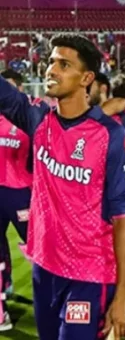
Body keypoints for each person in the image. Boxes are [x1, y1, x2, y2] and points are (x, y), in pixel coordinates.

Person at [0, 35, 125, 339]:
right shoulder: (39, 122)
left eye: (64, 64)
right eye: (51, 62)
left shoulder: (112, 137)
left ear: (86, 78)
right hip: (44, 268)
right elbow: (4, 95)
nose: (51, 70)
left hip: (88, 275)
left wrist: (123, 295)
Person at [0, 70, 32, 332]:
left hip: (24, 194)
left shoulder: (30, 118)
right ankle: (1, 309)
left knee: (38, 251)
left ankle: (55, 301)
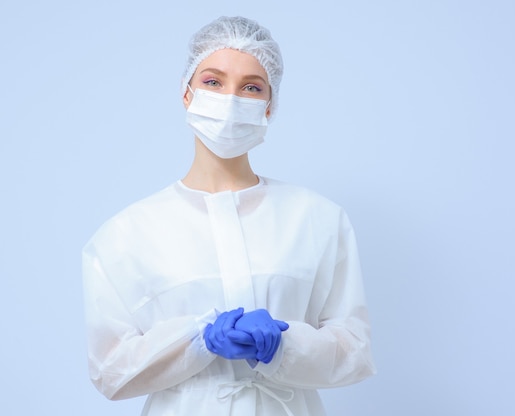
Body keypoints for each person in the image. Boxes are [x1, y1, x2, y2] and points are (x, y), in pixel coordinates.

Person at [82, 16, 375, 416]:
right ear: (187, 93)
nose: (231, 99)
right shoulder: (127, 234)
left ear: (269, 107)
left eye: (251, 87)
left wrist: (285, 346)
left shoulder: (317, 219)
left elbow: (354, 352)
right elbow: (110, 372)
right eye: (213, 82)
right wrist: (197, 338)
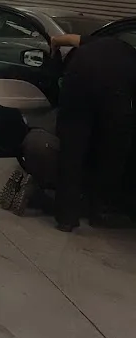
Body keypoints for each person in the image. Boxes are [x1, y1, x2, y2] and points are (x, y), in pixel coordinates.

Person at [50, 32, 136, 231]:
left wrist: (54, 44)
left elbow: (68, 39)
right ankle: (100, 212)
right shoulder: (128, 60)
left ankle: (66, 218)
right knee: (113, 151)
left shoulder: (102, 42)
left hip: (77, 75)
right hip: (113, 89)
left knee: (71, 150)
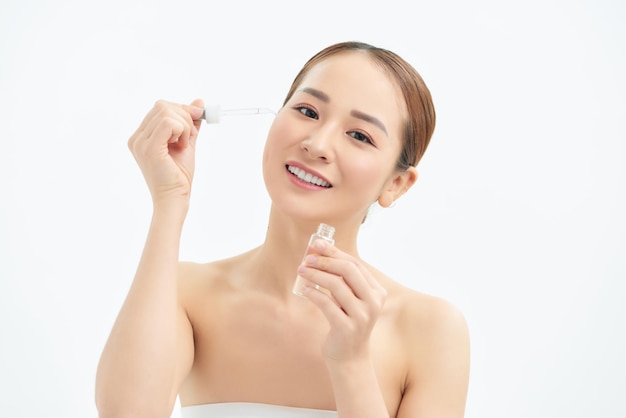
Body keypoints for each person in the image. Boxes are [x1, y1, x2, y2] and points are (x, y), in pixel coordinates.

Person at [95, 41, 470, 418]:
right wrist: (169, 200)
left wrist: (351, 363)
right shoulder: (186, 295)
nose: (317, 144)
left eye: (360, 136)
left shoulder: (431, 331)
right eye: (307, 111)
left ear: (397, 185)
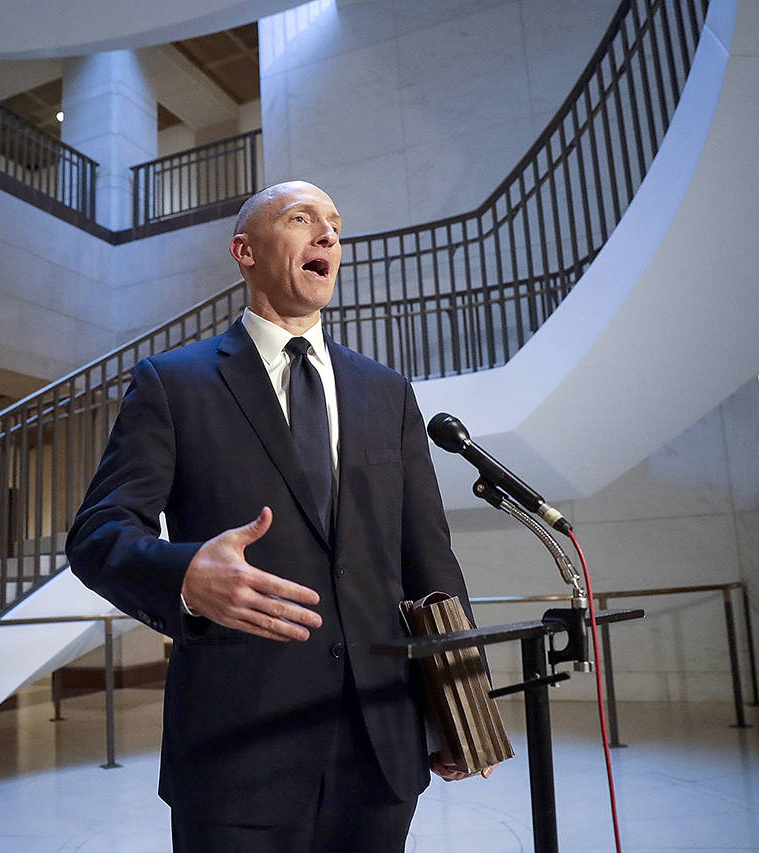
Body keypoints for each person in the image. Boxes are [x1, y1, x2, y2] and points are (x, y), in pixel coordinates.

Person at [66, 181, 494, 853]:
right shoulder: (172, 383)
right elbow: (97, 533)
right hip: (237, 752)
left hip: (380, 746)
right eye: (301, 219)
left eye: (334, 224)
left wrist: (463, 706)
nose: (328, 235)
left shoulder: (388, 392)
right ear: (245, 251)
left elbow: (429, 557)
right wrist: (184, 575)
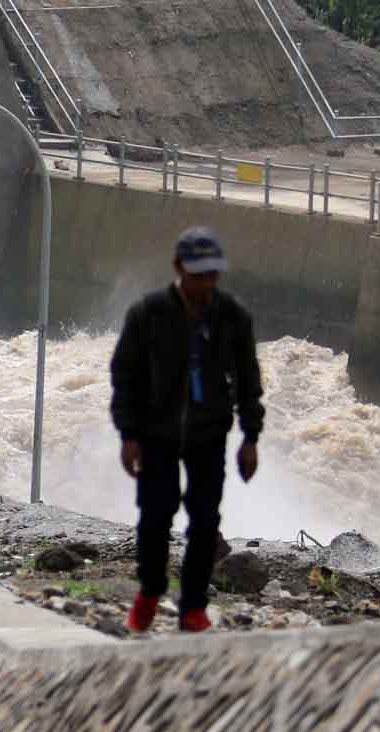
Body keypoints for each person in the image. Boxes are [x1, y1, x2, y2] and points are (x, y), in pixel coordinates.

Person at [109, 226, 264, 633]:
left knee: (205, 521)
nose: (207, 283)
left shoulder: (232, 317)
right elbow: (125, 376)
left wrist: (251, 437)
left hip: (209, 434)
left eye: (213, 274)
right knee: (155, 517)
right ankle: (149, 592)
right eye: (199, 274)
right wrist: (128, 435)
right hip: (156, 434)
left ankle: (193, 606)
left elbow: (248, 380)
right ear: (179, 268)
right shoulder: (148, 314)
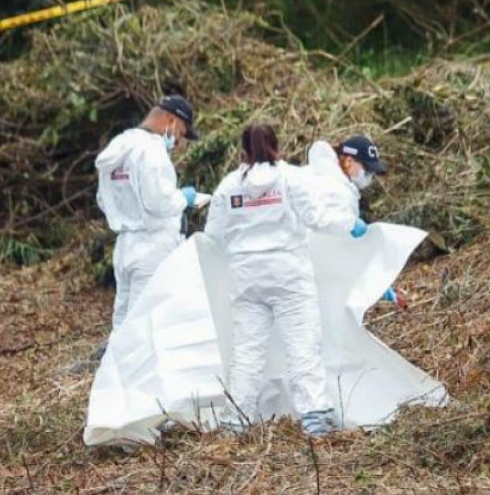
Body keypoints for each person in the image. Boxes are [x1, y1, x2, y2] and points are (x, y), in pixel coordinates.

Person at [204, 124, 367, 437]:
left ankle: (235, 422)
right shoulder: (291, 178)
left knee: (247, 353)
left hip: (246, 277)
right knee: (303, 345)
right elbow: (317, 219)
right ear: (276, 146)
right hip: (288, 273)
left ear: (244, 149)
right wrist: (350, 224)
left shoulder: (228, 186)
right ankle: (315, 417)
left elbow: (214, 237)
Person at [94, 85, 201, 329]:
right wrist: (184, 198)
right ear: (171, 121)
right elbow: (158, 202)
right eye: (181, 133)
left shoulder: (120, 145)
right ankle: (134, 368)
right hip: (152, 245)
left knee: (122, 319)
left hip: (125, 246)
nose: (178, 141)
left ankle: (113, 366)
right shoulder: (151, 150)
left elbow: (103, 199)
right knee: (144, 324)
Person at [305, 134, 404, 308]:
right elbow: (342, 244)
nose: (369, 177)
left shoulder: (321, 177)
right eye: (366, 171)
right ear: (349, 162)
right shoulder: (336, 190)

### Your instructions
Would you reproduce the listing above exactly, without any of its images?

### Exercise answer
Body keypoints for each person in the image. Boxes are [x1, y1, x2, y2] and points are (x, y), in pixel coordinates.

Person at [0, 35, 125, 339]:
right shoulder: (39, 122)
left eye: (64, 64)
right eye: (51, 62)
left shoulder: (112, 137)
left ear: (86, 78)
right hip: (44, 268)
right elbow: (4, 95)
nose: (51, 70)
left hip: (88, 275)
left wrist: (123, 295)
Person at [0, 70, 32, 332]:
left hip: (24, 194)
left shoulder: (30, 118)
right ankle: (1, 309)
left knee: (38, 251)
left ankle: (55, 301)
Body keypoints for each person in the image. Boxes are [x1, y1, x2, y2] and points are (x, y), in pixel coordinates.

Person at [82, 16, 375, 416]:
right ear: (187, 93)
nose: (231, 99)
right shoulder: (127, 234)
left ear: (269, 107)
left eye: (251, 87)
left wrist: (285, 346)
left shoulder: (317, 219)
left elbow: (354, 352)
right elbow: (110, 372)
right eye: (213, 82)
right wrist: (197, 338)
Body keypoints for each person in the image. Boxes are [x1, y1, x2, y2] and points are (x, y), in pixel coordinates.

Person at [50, 32, 136, 231]:
left wrist: (54, 44)
left elbow: (68, 39)
right ankle: (100, 212)
right shoulder: (128, 60)
left ankle: (66, 218)
right knee: (113, 151)
left shoulder: (102, 42)
left hip: (77, 75)
right hip: (113, 89)
left knee: (71, 150)
Body keypoints for each person in the image. Boxes are [x1, y1, x2, y2] and points are (x, y), in pixel coordinates.

Person at [95, 41, 470, 418]:
right wrist: (169, 200)
left wrist: (351, 363)
right shoulder: (186, 295)
nose: (317, 144)
left eye: (360, 136)
left shoulder: (431, 331)
right eye: (307, 111)
left ear: (397, 185)
Body keypoints for each person in the image. Boxes are [x1, y1, x2, y2] and points are (x, y), in pixel coordinates.

Person at [66, 181, 494, 853]:
right shoulder: (172, 383)
right elbow: (97, 533)
right hip: (237, 752)
left hip: (380, 746)
right eye: (301, 219)
left eye: (334, 224)
left wrist: (463, 706)
nose: (328, 235)
left shoulder: (388, 392)
right ear: (245, 251)
left elbow: (429, 557)
right wrist: (184, 575)
Body keypoints for each person in the image. Boxes are [x1, y1, x2, y2] and points are (x, y), in pixel coordinates.

Person at [109, 226, 264, 633]:
left knee: (205, 521)
nose: (207, 283)
left shoulder: (232, 317)
right elbow: (125, 376)
left wrist: (251, 437)
left hip: (209, 434)
left eye: (213, 274)
right knee: (155, 517)
right ankle: (149, 592)
right eye: (199, 274)
right wrist: (128, 435)
right hip: (156, 434)
left ankle: (193, 606)
left elbow: (248, 380)
right ear: (179, 268)
right shoulder: (148, 314)
Body keypoints for each person in the image. Boxes are [x1, y1, x2, y2] and points are (x, y), in pixel coordinates.

Person at [204, 124, 367, 437]:
left ankle: (235, 422)
right shoulder: (291, 178)
left knee: (247, 353)
left hip: (246, 277)
right knee: (303, 345)
right elbow: (317, 219)
right ear: (276, 146)
right hip: (288, 273)
left ear: (244, 149)
right wrist: (350, 224)
left shoulder: (228, 186)
right ankle: (315, 417)
left elbow: (214, 237)
Person at [94, 85, 201, 329]:
right wrist: (184, 198)
right ear: (171, 121)
right elbow: (158, 202)
right eye: (181, 133)
left shoulder: (120, 145)
right ankle: (134, 368)
right hip: (152, 245)
left knee: (122, 319)
left hip: (125, 246)
nose: (178, 141)
left ankle: (113, 366)
right shoulder: (151, 150)
left elbow: (103, 199)
right knee: (144, 324)
Person at [305, 134, 404, 308]:
right elbow: (342, 244)
nose: (369, 177)
left shoulder: (321, 177)
right eye: (366, 171)
right ear: (349, 162)
right shoulder: (336, 190)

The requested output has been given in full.